• [DIRECTIONS FOR THIS TASK] Filter the entries down to the lines holding "back", then copy those lines.

Structured pose outputs:
--
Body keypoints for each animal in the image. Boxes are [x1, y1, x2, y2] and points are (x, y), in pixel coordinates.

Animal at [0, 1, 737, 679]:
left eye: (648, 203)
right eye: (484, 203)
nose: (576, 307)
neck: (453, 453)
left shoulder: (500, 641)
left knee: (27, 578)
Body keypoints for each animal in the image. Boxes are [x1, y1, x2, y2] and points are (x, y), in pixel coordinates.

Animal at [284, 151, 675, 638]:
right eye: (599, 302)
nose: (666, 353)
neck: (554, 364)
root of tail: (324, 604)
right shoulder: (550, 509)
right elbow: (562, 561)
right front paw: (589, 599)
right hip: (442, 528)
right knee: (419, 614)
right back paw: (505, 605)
--
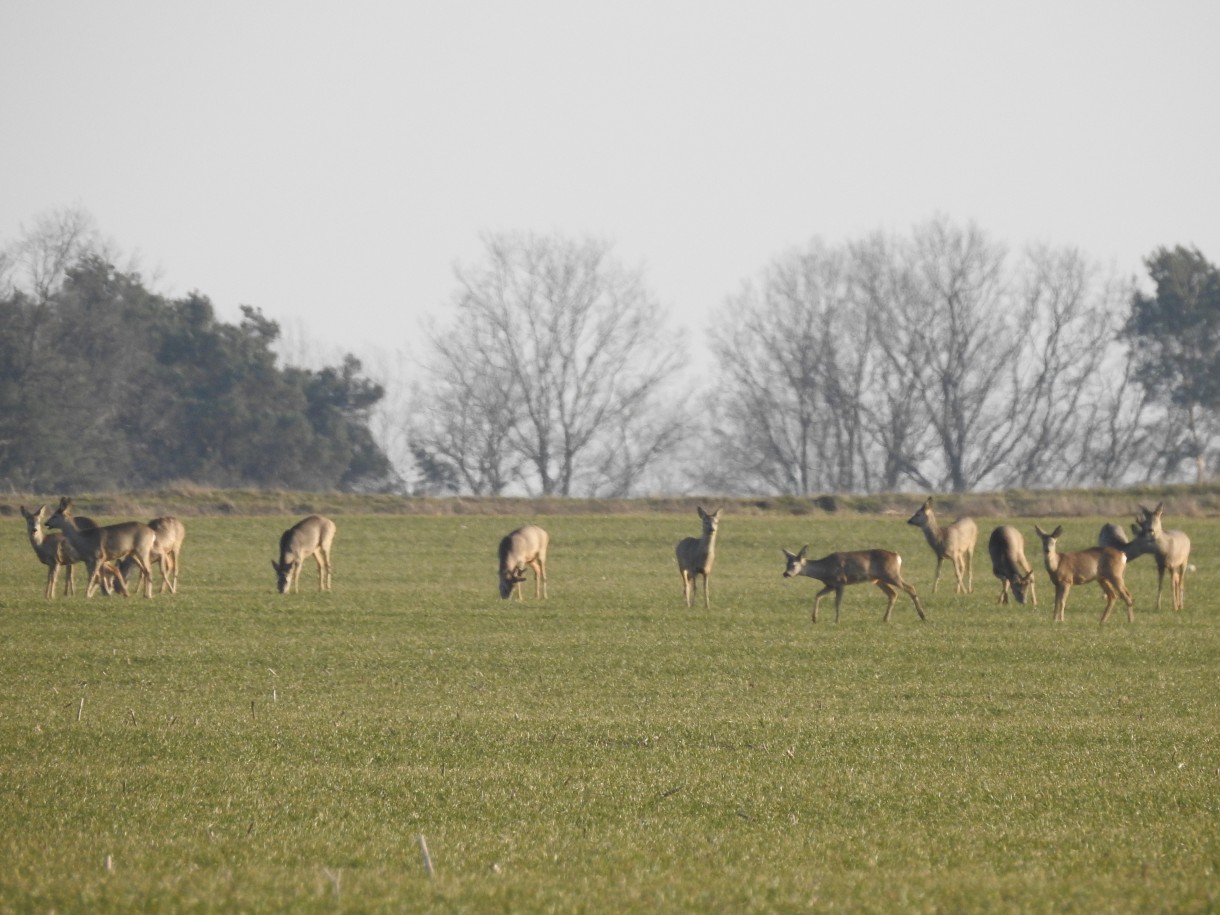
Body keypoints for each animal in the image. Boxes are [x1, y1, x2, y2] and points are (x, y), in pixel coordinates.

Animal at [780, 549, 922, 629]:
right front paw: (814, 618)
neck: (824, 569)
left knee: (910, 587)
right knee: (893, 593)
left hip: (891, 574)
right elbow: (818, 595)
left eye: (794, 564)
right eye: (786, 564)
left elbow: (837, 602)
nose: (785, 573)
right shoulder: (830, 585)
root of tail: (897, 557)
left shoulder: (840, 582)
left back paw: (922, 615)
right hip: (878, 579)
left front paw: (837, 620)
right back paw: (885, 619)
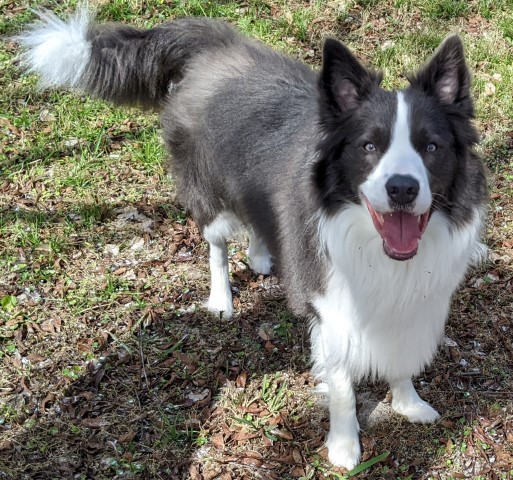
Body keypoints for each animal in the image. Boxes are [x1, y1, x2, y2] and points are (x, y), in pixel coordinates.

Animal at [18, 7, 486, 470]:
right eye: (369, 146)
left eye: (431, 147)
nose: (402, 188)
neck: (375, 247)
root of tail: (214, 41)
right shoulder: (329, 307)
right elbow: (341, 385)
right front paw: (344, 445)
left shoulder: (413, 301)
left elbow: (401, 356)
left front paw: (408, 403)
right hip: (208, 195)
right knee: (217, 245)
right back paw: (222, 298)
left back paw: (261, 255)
--
• [REPLY]
right back paw: (505, 605)
left back paw: (922, 615)
right back paw: (885, 619)
right back paw: (222, 298)
left back paw: (261, 255)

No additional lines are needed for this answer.